Mitochondrial Disease - Statistics

Statistics

About 1 in 4,000 children in the United States will develop mitochondrial disease by the age of 10 years. Up to 4,000 children per year in the US are born with a type of mitochondrial disease. Because mitochondrial disorders contain many variations and subsets, some particular mitochondrial disorders are very rare.

Many diseases of aging are caused by defects in mitochondrial function. Since the mitochondria are responsible for processing oxygen and converting substances from the foods we eat into energy for essential cellular functions, if there are problems with the mitochondria, it can lead to many defects for adults. These include Type 2 diabetes, Parkinson's disease, atherosclerotic heart disease, stroke, Alzheimer's disease, and cancer. Many medicines can also injure the mitochondria.

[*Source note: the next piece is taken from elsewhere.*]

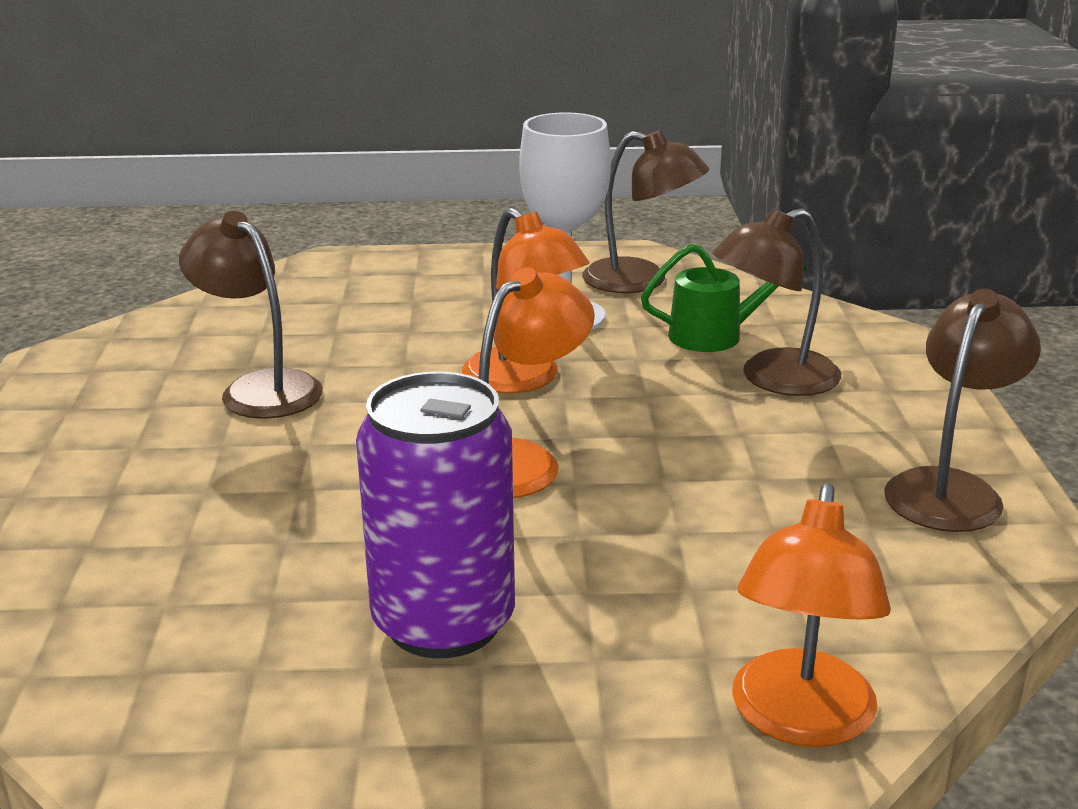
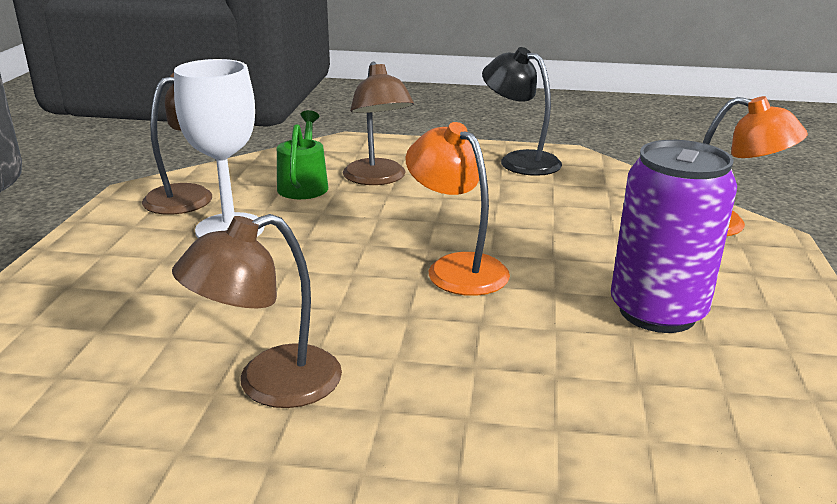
camera: 80 degrees left, 0 degrees up
orange lamp [462,208,589,393] -> none
brown lamp [884,289,1041,532] -> black lamp [482,47,562,176]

"Inside the Cell" in Dr. Neal Barnard's Program for Reversing Diabetes, Rodale Press, 2007, pp. 22 – 27, which references the Feb 12, 2004 issue of the New England Journal of Medicine, an article by Yale University researchers. Dr. Barnard also references other studies in his explanation of how, in Type 2 diabetes, the mitochondria signaling process is interrupted by fats in body cells (intramyocellular lipids) which have not been properly treated. A study at Pennington Biomedical Research Center in Baton Rouge, LA (Diabetes 54, 2005 1926-33) showed that this in turn partially disables the genes that produce mitochondria.